* [Text segment]
════════════════════
| Super Saiya-jin Bunnygirl Hitler ( @ 2009-06-26 06:59:00 |
| Current music: | "You Are Not Alone" - Michael Jackson |
no sleep plus obsessive repetitions of song equals
"Oh it's two in the morning, I should sleep!"
"..."
"... HELLO SIX IN THE MORNING I FORGOT YOU EXISTED."
So tiiiired fff. Maybe this has something to do with the essay I dreamed I wrote up on here (I only have COOL KID dreams). Maybe if I write it I will be able to SLEEP. tot liek sleep z_z
Now, when I say I grew up under a rock, I mean it. When the only computer you have ever seen in your life is the magical talking kind on the television, it's astounding to think as a child that you would ever damn near live on one! I was almost nine years old when I saw a computer for the first time. I didn't understand why it was big and clunky (not sleek, like on Captain Planet) and the keyboard completely disgusted me with its layout. THE LETTERS ARE IN THE WRONG PLACE.
Most people my age grew up with Barney! I grew up with Mr. Dress-Up and reruns of The Flintstones. Why? Because we got three channels, and PBS was not one of them; I was nine years old when I learned about Sesame Street and Barney. These simply did not exist for me until that time.
Under a rock. Under another rock.
"Michael Jackson" was a name I heard my mother use sometimes. Usually it was in regards to the moonwalk, because that was something you were proud to know that someone else could do. Just like Mike! It was the mid-nineties before I knew what MTV was, before I really understood who this man. That he was a singer, that his family was made up of singers, that he was a black man who ... I've never really understood what happened, just sort of accepted that it did, and never gone back.
I had no real reason to know who he was, other than that his name came up on TV sometimes. People would mention his life in the music industry, and I would change the channel. News reports bored me and most still do; there is only so much I can take of reports and citations before I just have to drop it. I am a boring person.
But.
Sometimes, I would hear his songs played. I was ten when I heard "Black and White" used at a dance concert. I fell half in love with it. Like any good kid of the eighties, I could recognize the "Thriller" intro. The first time I saw the music video I latched onto it, but only because it was Vincent Price doing that terrific voiceover.
════════════════════
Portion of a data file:
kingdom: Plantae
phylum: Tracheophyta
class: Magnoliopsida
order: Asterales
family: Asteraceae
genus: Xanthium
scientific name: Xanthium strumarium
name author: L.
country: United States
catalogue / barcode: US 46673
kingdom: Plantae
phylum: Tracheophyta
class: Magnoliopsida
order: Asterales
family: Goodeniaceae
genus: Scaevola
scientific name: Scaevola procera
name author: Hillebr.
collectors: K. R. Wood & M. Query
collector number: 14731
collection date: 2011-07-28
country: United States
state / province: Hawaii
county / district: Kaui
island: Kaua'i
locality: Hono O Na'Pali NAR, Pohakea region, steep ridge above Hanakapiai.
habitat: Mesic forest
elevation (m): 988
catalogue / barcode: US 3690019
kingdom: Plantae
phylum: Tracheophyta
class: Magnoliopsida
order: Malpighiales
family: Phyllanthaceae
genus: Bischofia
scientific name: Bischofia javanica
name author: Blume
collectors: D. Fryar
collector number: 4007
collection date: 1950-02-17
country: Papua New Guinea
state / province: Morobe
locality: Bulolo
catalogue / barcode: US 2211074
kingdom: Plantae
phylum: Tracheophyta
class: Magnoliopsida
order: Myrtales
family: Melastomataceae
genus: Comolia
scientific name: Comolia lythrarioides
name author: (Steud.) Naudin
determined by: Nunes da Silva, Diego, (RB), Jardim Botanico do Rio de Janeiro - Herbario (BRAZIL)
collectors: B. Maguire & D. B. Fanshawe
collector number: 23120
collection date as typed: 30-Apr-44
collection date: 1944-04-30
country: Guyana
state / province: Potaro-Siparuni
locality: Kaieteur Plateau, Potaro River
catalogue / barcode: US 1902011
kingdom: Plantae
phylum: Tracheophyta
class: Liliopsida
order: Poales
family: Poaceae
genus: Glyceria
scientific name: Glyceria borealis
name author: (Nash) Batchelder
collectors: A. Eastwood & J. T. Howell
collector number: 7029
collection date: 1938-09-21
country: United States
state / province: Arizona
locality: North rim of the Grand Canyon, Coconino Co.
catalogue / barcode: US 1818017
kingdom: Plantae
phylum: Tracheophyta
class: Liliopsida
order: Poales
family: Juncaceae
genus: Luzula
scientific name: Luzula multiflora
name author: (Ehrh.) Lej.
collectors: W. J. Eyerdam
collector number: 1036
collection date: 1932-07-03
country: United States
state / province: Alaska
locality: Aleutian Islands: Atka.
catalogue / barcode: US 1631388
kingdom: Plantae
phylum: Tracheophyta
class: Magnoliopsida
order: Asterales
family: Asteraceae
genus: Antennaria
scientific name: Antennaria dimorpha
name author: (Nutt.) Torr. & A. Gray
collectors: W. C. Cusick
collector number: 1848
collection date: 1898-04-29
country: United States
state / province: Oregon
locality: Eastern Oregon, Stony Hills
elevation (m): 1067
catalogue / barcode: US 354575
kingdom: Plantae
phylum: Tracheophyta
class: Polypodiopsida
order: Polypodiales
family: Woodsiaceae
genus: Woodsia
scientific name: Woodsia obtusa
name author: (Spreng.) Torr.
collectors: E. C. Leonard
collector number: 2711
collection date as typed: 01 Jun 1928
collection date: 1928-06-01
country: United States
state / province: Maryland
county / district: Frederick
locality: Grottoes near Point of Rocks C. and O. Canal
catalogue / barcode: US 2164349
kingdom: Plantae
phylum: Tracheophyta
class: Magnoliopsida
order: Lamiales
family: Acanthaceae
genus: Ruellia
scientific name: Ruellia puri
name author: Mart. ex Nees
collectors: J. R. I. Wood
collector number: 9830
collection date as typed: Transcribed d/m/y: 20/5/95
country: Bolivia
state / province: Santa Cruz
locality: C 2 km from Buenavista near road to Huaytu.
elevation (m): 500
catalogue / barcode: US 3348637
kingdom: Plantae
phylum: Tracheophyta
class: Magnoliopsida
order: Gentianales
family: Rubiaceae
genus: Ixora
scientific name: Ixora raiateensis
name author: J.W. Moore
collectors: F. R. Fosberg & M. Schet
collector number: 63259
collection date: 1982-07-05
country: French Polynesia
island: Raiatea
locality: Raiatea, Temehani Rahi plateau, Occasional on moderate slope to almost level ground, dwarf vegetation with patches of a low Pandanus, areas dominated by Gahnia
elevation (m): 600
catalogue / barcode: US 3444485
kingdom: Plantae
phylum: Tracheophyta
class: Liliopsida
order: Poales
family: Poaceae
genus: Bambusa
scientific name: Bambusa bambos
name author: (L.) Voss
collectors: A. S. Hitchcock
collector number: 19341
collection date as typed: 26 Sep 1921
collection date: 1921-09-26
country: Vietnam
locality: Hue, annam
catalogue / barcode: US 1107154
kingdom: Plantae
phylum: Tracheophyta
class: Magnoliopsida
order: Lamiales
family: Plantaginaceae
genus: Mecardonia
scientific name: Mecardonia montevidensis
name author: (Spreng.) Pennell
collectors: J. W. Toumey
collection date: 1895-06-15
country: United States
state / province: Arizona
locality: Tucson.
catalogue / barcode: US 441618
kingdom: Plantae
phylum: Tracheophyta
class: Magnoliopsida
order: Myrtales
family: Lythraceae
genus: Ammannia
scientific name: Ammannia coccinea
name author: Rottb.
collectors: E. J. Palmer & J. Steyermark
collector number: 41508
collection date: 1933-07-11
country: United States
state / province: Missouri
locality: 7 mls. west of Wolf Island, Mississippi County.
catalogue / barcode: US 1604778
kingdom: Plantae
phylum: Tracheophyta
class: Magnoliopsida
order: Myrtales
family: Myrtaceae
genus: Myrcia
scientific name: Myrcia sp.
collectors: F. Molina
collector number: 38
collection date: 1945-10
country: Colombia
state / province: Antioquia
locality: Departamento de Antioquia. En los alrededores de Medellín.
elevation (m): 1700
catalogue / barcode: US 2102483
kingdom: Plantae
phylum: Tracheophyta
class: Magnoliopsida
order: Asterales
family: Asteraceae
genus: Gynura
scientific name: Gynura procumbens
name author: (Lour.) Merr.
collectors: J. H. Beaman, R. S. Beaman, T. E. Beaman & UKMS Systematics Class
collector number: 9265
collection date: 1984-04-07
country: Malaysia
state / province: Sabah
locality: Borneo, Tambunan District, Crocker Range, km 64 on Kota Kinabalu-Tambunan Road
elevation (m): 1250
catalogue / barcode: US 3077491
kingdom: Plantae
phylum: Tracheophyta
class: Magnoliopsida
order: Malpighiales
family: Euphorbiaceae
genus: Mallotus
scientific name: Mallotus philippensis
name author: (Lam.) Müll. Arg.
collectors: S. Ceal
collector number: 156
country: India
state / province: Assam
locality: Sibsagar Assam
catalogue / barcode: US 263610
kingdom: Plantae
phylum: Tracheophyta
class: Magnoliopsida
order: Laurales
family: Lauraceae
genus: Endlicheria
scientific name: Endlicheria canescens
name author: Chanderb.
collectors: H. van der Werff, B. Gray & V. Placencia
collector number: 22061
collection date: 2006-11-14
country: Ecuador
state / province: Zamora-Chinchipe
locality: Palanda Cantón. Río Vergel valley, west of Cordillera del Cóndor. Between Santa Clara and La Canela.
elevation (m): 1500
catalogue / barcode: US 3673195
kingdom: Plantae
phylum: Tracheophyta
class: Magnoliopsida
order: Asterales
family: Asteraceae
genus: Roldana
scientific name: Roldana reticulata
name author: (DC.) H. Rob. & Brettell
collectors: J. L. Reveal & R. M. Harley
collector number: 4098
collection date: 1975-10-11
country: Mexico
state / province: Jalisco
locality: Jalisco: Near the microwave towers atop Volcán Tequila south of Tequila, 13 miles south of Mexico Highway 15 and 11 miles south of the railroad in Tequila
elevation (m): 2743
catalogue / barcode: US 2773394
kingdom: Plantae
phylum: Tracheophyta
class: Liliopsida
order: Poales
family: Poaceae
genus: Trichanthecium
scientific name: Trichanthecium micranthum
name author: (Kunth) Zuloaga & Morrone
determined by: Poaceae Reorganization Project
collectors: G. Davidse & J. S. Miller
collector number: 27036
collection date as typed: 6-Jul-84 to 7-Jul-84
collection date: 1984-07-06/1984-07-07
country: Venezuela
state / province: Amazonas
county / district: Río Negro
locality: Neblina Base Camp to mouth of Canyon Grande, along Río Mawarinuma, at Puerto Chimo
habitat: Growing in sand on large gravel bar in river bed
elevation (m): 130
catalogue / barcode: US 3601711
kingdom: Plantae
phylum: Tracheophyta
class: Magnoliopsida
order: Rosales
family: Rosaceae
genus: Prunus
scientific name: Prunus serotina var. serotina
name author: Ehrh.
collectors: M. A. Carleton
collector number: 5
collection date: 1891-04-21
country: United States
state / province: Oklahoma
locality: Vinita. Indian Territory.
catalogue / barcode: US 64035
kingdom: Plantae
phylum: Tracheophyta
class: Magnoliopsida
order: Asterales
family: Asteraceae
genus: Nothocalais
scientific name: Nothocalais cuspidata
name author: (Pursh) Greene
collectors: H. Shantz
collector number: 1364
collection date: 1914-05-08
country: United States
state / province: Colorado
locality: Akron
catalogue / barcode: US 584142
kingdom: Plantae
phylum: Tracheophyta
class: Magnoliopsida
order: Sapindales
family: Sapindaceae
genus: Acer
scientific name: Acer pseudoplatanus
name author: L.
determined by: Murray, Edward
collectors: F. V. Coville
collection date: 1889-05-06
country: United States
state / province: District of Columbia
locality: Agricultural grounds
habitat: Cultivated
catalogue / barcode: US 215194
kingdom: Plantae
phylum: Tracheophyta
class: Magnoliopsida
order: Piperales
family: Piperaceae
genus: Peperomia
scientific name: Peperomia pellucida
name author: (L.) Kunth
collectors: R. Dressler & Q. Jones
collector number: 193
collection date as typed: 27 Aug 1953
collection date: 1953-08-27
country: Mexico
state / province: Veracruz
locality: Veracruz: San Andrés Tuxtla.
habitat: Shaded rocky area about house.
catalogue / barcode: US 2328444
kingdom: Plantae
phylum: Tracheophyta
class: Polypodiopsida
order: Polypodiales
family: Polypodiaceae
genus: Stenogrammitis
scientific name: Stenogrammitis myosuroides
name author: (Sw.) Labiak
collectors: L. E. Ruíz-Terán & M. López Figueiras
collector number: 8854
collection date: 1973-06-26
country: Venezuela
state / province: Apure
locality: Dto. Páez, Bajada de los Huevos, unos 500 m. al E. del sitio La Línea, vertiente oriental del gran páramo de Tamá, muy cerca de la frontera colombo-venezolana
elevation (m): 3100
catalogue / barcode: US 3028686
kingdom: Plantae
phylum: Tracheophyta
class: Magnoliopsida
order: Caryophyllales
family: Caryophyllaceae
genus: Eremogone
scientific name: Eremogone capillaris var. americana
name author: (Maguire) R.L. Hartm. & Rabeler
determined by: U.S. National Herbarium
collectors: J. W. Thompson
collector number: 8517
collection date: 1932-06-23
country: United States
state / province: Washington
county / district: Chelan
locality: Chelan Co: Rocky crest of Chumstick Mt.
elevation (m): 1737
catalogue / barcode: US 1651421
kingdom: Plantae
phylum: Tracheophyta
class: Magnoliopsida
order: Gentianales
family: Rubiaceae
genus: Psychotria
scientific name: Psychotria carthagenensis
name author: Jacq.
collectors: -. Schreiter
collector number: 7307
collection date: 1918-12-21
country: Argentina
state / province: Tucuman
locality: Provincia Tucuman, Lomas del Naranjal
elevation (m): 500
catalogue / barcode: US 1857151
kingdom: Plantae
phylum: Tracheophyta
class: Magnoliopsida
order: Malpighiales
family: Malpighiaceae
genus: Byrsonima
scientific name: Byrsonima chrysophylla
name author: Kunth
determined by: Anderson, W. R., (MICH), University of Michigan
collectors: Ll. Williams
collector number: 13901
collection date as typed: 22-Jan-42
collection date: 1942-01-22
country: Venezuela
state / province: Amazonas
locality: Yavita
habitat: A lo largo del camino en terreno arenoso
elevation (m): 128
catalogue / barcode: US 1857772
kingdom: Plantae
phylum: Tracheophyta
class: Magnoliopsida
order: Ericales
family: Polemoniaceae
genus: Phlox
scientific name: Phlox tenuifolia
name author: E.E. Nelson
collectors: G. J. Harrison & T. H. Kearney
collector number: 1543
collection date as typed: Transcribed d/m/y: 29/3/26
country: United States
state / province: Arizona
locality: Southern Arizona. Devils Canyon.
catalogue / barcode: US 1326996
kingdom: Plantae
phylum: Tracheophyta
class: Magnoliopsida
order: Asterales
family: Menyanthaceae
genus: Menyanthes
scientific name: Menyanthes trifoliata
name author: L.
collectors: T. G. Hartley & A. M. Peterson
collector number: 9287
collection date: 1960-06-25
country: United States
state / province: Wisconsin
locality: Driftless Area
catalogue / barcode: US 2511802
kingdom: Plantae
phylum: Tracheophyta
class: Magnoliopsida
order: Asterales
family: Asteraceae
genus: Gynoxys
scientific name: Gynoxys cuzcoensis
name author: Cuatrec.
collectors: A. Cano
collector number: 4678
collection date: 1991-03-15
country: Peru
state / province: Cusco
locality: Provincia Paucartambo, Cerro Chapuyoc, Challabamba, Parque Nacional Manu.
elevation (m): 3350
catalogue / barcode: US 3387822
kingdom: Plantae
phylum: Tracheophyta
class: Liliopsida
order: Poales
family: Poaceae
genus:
════════════════════
* [Your instructions] Continue the blog post about growing up barely knowing who Michael Jackson was, starting right after its final sentence.

* [Answer for this exercise]
I remember listening to my mother and aunt talk about him, how they would watch and listen to him growing up. They were big fans back in the day, they both said. Back when he was "normal", Ma would add. I never got that part! I could tell something was off with him but the man had a monkey and I did not. :( Even last week, my aunt---some of you will remember that she is sick, dying rather, and on oxygen 24/7---my aunt went on a complete fangirl rant. She told me everything she loved about him while I sat and nodded, not particularly disinterested, and I remember that she mentioned his "comeback tour." She hoped it would be picked up by HBO so she could see just one of his shows on TV. I smiled, I added a little to the conversation, and that was it. The end.
That was just ... how it was. How it's always pretty much been for me. I had some of his songs on the computer when we finally got one, downloaded a few, and I could sing along with his biggest hits. I didn't pore over every word and note. This is just my lot in life! Being behind on the times.
One year, for Halloween, I went as Michael Jackson. I grabbed a red jacket, pulled my (FRIZZY) hair into a quick ponytail, black pants, big white socks, nice black shoes. Face mask. I decorated an opera glove with stick-on rhinestones. I went to a dance and had fun. I always remember that night; A Halloween dance, and I requested "Thriller" several times. The DJ never once played it or any other music that could even at all resemble the holiday.
I remember buying my first Michael Jackson album, too. I was sixteen, and at a yard sale. There was a box of old cassette tapes for a dollar each. I had just enough cash on me to buy two: Thriller, and the black album by Metallica. Tapes, so they were worthless almost. But I could play them in the car on my way to work and school, so I cherished them. My sister refused to listen to Michael in the car, so it wasn't long before that tape fell back into the junk drawer.
But, as I have mentioned, I love Thriller.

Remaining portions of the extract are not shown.